Medidas fiscais para habitação custam ao Estado 200 a 300 milhões de euros
Ministro das Finanças estima que redução de IRS nos contratos de arrendamento e redução do IVA na construção se traduza em menos 200 a 300 milhões de euros na receita.
O ministro das Finanças, Joaquim Miranda Sarmento, revelou esta quarta-feira que a redução de IRS nos contratos de arrendamento e redução do IVA da construção propostas pelo Governo terão um custo orçamental de cerca de 200 a 300 milhões de euros.
“Estimamos que o custo possa rondar entre 200 a 300 milhões de euros”, disse o governante durante uma audição regimental na Comissão de Orçamento, Finanças e Administração Pública (COFAP).
Miranda Sarmento respondia às questões colocadas pelo deputado comunista Alfredo Maia sobre qual o impacto na receita associada a duas medidas fiscais do Governo:
- Redução da taxa autónoma de IRS sobre rendimentos prediais de 25% para 10% para quem pratique rendas até 2.300 euros mensais, independentemente de se tratar de um contrato novo ou já existente;
- Redução do IVA da construção para 6% desde que o preço de venda não ultrapasse o limite de “preço moderado” (cerca de 648 mil euros) e que o negócio se conclua no prazo máximo de 24 meses após a emissão da licença de utilização ou da emissão de qualquer outra documentação relativa ao início de utilização.

• _Conjunto de tarefas_
1. No texto sobre as medidas fiscais para a habitação, explica em uma a três frases por que motivo o ministro das Finanças apresentou a estimativa de custo das duas medidas.
2. Continua o texto sobre as medidas fiscais para a habitação a partir do ponto em que termina.
As linhas são material à parte, sem relação com o texto acima.

• _Dados registados_
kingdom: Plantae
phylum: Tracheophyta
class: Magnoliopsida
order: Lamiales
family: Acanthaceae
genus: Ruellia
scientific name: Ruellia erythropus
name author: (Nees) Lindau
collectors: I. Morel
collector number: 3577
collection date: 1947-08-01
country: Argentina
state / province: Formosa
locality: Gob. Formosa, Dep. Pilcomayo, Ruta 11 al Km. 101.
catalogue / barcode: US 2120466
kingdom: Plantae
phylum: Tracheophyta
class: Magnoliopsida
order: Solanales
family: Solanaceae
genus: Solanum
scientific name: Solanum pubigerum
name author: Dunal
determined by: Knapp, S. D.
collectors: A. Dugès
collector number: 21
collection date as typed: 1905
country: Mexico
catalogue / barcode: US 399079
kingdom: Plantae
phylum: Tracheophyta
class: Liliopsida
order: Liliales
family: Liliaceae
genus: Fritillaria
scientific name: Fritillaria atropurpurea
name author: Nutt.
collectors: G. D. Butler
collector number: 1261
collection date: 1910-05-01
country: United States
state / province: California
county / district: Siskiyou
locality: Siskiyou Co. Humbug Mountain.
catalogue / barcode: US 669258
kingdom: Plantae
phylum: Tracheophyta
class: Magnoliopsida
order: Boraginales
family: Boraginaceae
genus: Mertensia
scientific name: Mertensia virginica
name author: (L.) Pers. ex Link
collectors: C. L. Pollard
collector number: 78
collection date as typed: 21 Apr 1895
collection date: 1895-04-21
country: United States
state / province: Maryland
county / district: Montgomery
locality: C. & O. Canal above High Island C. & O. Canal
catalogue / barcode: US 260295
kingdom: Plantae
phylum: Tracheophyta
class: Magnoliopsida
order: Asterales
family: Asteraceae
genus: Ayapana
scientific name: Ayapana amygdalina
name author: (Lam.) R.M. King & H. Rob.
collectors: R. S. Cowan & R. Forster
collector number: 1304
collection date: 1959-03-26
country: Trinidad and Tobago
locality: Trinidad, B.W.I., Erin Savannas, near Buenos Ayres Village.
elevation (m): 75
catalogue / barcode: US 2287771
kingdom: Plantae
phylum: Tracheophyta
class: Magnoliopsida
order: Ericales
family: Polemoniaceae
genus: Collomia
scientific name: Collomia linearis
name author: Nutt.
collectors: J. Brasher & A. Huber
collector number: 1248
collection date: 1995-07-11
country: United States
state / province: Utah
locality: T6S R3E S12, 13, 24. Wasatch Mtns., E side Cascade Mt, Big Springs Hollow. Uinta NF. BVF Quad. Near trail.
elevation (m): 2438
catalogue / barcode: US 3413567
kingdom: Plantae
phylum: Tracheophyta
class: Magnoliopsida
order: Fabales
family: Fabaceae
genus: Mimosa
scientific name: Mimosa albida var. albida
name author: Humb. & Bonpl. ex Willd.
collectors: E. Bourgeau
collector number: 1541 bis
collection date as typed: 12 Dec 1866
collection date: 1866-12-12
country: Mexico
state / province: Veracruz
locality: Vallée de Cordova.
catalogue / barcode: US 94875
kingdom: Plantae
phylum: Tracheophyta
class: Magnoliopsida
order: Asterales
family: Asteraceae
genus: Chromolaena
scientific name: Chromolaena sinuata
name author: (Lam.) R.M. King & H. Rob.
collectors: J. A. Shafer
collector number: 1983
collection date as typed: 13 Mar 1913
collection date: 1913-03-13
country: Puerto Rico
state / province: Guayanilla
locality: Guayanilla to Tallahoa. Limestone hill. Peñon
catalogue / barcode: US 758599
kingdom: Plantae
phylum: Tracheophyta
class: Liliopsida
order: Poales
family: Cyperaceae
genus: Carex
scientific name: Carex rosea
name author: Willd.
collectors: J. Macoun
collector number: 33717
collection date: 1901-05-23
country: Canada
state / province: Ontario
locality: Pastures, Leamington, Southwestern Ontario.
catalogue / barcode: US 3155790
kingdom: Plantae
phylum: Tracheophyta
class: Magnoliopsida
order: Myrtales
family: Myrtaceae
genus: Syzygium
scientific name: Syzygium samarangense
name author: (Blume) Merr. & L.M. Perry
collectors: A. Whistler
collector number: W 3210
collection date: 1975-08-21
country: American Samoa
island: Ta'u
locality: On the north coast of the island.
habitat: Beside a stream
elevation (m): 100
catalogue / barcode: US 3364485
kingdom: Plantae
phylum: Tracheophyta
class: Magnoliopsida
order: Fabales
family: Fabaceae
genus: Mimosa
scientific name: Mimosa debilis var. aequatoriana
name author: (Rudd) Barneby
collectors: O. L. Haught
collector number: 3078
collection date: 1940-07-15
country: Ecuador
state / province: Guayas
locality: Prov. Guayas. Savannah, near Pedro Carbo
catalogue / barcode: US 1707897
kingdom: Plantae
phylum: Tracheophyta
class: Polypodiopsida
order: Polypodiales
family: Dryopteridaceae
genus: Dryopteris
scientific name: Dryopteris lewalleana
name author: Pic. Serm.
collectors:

• _Respostas por tarefa_
1. Joaquim Miranda Sarmento apresentou a estimativa porque estava a responder às questões do deputado comunista Alfredo Maia, numa audição regimental na COFAP. O deputado perguntou qual o impacto na receita das duas medidas fiscais do Governo: a redução da taxa autónoma de IRS sobre rendimentos prediais e a redução do IVA da construção.

2.
“O custo orçamental em IRS é difícil de estimar, porque depende do número de pessoas que colocarem casas no mercado, depende do número de casas que construírem ao preço definido pelo diploma, cerca de 630 mil euros de preço de venda ou 2.300 de rendas“, sinalizou, contudo, Miranda Sarmento.
Estas medidas, inseridas no pacote com mudanças fiscais na nova proposta para a habitação do Governo, serão debatidas na sexta-feira em plenário.